Seit dem 16. Januar muss die „Freitestung” nach einer Corona-Infektion bezahlt werden. Grund dafür seien die Lockerungen der Isolations- und Quarantänepflicht. Doch es gibt Ausnahmen.

Das „Freitesten” nach einer Corona-Infektion war bislang kostenlos, seit dem 16. Januar müssen Hamburger*innen diese Tests selbst bezahlen. Da auch Hamburg die Regeln der Isolations- und Quarantänepflicht lockert, gäbe es keinen Grund mehr die „Freitestung” aus Bundesmitteln zu finanzieren, so das Bundesgesundheitsministerium.

Doch es gibt Ausnahmen: Das Bundesgesundheitsministerium teilte auf ihrer Webseite mit, welche Personengruppen weiterhin einen Anspruch auf kostenlose Corona-Schnelltests haben. Dazu gehören vor allem Besucher*innen, Patient*innen und Angestellte von medizinischen Einrichtungen. Diese Regelung gilt noch bis einschließlich dem 28. Februar.
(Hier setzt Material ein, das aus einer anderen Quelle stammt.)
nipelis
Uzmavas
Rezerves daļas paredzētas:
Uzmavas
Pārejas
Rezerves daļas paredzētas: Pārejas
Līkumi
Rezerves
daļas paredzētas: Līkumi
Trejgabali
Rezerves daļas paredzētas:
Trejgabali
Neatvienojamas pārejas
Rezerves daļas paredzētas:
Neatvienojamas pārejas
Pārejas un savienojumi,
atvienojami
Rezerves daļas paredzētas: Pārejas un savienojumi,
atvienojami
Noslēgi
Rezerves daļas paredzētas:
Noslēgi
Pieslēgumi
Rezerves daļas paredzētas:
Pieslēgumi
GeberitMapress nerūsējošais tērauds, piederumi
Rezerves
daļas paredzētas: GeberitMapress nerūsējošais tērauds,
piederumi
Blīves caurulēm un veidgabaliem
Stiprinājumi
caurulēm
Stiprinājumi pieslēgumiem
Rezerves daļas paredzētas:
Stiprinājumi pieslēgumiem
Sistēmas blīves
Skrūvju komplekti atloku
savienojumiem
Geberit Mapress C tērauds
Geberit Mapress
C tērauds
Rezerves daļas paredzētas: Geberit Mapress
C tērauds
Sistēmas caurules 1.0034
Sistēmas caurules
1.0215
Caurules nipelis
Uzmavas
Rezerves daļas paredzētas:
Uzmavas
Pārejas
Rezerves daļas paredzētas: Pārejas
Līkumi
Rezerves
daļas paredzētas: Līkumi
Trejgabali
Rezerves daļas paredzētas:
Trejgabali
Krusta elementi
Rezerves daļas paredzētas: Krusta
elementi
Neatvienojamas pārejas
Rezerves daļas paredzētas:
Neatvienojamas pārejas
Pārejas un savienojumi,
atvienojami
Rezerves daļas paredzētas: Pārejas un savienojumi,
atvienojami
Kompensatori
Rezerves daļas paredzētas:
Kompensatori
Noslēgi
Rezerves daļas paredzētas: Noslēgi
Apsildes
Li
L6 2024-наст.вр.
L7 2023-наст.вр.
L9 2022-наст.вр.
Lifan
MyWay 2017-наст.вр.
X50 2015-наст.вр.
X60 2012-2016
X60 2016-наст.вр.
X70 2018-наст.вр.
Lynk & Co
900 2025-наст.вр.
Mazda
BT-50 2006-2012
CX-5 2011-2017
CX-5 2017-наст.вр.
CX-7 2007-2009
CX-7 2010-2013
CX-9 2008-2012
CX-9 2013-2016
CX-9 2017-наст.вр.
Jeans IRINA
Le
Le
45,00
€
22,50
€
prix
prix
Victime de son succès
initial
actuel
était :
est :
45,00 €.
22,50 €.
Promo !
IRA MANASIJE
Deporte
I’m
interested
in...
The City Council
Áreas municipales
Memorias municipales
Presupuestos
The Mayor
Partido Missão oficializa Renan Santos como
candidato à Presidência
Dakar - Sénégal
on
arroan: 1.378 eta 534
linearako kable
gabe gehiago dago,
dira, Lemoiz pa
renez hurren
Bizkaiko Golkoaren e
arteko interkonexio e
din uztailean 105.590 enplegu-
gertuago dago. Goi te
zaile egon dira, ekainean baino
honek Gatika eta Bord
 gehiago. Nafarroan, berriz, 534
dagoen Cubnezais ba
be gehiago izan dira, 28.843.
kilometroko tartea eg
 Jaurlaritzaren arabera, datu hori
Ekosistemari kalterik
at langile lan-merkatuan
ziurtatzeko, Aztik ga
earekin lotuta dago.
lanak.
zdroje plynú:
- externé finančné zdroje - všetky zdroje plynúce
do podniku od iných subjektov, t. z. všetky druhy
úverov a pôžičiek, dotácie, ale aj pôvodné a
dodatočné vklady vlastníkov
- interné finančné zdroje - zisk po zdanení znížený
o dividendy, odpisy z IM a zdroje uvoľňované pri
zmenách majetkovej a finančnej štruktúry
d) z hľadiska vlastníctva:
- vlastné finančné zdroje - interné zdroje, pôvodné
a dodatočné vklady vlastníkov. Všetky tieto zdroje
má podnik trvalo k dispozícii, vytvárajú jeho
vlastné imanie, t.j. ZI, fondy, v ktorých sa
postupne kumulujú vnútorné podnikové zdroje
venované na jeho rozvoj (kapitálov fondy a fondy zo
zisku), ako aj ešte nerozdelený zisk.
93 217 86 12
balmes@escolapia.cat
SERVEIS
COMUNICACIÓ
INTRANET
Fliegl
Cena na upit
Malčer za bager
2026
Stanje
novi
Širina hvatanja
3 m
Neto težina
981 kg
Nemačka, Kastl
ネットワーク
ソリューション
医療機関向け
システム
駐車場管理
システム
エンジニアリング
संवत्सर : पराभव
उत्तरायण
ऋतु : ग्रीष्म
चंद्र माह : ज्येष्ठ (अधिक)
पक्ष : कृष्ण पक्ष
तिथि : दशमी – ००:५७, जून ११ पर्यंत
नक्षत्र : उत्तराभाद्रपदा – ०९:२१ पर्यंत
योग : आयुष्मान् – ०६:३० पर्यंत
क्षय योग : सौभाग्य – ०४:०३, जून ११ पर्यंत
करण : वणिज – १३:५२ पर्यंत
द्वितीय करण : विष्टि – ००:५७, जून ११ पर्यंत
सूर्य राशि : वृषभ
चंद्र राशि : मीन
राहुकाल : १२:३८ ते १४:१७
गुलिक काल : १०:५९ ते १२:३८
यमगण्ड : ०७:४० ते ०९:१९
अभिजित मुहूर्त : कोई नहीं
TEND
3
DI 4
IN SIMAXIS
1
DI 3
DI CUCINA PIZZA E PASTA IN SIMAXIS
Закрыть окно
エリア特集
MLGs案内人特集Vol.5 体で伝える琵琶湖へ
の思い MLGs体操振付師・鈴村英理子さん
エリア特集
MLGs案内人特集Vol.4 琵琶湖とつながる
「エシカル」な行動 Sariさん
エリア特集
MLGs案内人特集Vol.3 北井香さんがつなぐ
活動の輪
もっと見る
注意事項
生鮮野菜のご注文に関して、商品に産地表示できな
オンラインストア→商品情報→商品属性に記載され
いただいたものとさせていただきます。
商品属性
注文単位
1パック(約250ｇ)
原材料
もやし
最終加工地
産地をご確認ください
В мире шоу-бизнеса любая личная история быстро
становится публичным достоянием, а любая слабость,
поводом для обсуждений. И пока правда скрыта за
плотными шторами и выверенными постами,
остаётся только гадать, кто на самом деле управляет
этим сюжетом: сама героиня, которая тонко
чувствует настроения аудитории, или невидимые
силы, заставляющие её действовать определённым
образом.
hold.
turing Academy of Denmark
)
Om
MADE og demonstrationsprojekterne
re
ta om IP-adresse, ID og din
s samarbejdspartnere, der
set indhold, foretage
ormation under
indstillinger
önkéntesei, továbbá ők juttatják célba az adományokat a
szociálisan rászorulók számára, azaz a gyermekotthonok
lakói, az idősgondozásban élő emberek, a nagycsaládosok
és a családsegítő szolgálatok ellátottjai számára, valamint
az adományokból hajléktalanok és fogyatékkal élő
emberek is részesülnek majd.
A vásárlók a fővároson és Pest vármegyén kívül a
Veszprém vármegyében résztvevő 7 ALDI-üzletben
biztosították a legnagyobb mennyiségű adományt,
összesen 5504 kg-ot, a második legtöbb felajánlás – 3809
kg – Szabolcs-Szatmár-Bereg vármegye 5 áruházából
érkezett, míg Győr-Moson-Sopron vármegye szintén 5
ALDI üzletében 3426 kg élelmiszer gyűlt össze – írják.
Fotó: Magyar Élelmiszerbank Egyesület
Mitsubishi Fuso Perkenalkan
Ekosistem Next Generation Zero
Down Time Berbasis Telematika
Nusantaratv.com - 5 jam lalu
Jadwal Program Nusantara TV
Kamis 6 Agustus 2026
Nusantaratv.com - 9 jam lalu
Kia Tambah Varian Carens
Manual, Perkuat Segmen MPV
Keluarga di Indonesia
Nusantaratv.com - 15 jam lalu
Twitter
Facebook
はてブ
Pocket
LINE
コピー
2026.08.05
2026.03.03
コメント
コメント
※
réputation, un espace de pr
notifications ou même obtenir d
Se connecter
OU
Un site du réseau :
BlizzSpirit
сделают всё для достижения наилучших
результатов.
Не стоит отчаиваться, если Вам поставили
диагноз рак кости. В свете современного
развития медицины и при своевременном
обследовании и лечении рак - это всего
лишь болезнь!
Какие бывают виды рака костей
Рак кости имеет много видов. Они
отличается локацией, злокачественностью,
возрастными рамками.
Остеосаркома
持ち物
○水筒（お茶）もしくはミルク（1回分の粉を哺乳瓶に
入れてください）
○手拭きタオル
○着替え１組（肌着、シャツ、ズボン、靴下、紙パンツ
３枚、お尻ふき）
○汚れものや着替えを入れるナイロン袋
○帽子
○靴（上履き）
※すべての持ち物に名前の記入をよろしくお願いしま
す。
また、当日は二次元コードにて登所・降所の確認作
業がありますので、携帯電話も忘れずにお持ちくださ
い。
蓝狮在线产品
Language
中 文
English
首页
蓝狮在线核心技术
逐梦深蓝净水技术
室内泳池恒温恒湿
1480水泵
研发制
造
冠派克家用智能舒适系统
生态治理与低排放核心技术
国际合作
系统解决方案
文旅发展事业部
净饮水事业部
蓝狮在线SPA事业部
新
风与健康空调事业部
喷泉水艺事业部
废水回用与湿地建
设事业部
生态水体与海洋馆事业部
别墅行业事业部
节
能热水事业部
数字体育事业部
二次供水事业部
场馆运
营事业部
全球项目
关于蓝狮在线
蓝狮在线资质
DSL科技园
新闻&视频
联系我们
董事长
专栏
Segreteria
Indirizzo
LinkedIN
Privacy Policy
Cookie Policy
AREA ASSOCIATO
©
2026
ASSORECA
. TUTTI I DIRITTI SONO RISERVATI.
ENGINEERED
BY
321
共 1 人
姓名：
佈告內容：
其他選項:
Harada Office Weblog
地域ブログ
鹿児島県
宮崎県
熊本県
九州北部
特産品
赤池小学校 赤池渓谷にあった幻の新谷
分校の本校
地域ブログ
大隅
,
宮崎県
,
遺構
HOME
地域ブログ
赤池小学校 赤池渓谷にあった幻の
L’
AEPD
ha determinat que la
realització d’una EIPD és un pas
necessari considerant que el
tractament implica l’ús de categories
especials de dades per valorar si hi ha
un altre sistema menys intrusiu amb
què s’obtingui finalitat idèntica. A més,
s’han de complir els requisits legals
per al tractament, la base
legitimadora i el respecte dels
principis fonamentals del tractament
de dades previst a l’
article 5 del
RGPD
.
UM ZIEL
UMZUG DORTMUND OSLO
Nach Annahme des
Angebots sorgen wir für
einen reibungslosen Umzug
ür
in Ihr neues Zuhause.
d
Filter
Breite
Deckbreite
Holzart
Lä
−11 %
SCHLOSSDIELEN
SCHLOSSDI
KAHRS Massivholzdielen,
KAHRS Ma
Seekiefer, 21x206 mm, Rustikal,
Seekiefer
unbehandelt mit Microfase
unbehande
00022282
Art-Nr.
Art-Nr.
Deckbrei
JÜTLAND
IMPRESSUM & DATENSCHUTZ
Für diese Personengruppen ist die „Freitestung” mit Schnelltests kostenlos

Nach Angaben des Bundesministeriums für Gesundheit ist die „Freitestung” für Besucher*innen und Behandelte oder Bewohner*innen in unter anderem folgenden Einrichtungen kostenlos:

  • Krankenhäuser
  • Rehabilitationseinrichtungen
  • Pflegeeinrichtungen sowie Einrichtungen für Menschen mit Behinderungen
  • Einrichtungen für ambulante Operationen
  • Dialysezentren
  • ambulante Dienste
  • Tageskliniken
  • Entbindungseinrichtungen
  • Obdachlosenunterkünfte
  • Unterkünfte für Asylbewerber*innen und Geflüchtete
  • pflegende Angehörige
  • Leistungsberechtigte, die im Rahmen eines Persönlichen Budgets nach dem § 29 SGB IX Personen beschäftigen, sowie Personen, die bei Leistungsberechtigten im Rahmen eines Persönlichen Budgets beschäftigt sind.

Hamburg lockert die Corona-Regeln

Ab dem 1. Februar 2023 entfällt in Hamburg die Isolationspflicht sowie die Maskenpflicht in Bussen und Bahnen. Gesundheitssenatorin Melanie Schlotzhauer setzt auf die Eigenverantwortlichkeit der Hamburger*innen: „Jede und jeder kann für sich selbst entscheiden, wann das Tragen einer Maske sinnvoll ist.” Begründet wird die Änderung der Maskenregelung mit der hohen Impfquote, dem großen Immunschutz und den rückläufigen Infektionszahlen in Hamburg.

Im Zuge der Lockerungen wird auch die Anzahl der Teststellen kontinuierlich reduziert. Am gestrigen Montag gab es den Angaben zufolge 182 Teststellen in Hamburg. Zum Vergleich: Im Januar waren es noch 319 Teststellen.